Dry eye disease (DED) is a multifactorial disorder of the lacrimal functional unit and ocular surface that leads to ocular discomfort, visual disturbance, and tear film instability. It affects a substantial proportion of the global population and is driven by a complex interplay of immune dysregulation, environmental stressors, and systemic factors. Accumulating evidence indicates that immune-mediated inflammation is central to DED pathogenesis and is closely intertwined with oxidative stress, autophagy imbalance, pyroptosis, apoptosis, ferroptosis, viral infection, and alterations in the ocular surface microbiota, ultimately disrupting ocular surface homeostasis. Despite the availability of multiple therapeutic options, current treatments often fail to achieve sustained symptom relief, largely due to short ocular residence time, limited bioavailability, and insufficient targeting of underlying inflammatory mechanisms.

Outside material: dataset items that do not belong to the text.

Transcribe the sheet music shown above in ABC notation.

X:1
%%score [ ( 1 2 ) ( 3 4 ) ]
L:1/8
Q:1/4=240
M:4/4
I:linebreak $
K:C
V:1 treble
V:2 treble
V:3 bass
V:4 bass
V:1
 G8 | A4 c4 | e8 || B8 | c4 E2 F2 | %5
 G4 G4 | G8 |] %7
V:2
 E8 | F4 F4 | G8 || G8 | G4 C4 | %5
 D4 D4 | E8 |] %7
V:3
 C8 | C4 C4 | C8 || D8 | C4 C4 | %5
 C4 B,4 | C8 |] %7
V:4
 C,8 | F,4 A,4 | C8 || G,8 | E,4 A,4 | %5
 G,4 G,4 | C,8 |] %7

In recent years, innovative ophthalmic drug delivery systems–including nanoparticles, hydrogels, liposomes, microspheres, and emerging gene-based platforms–have been developed to enhance drug retention, improve ocular bioavailability, and enable controlled and targeted therapy. This review provides an updated and integrative overview of the immunopathological mechanisms underlying DED and critically summarizes recent advances in ophthalmic drug delivery technologies. By linking disease mechanisms with translational delivery strategies, we highlight how emerging delivery systems may overcome the limitations of conventional therapies and facilitate precision, long-acting, and patient-centered treatment for DED. These insights may inform future therapeutic development and guide the clinical translation of innovative treatment strategies for this increasingly prevalent ocular surface disease.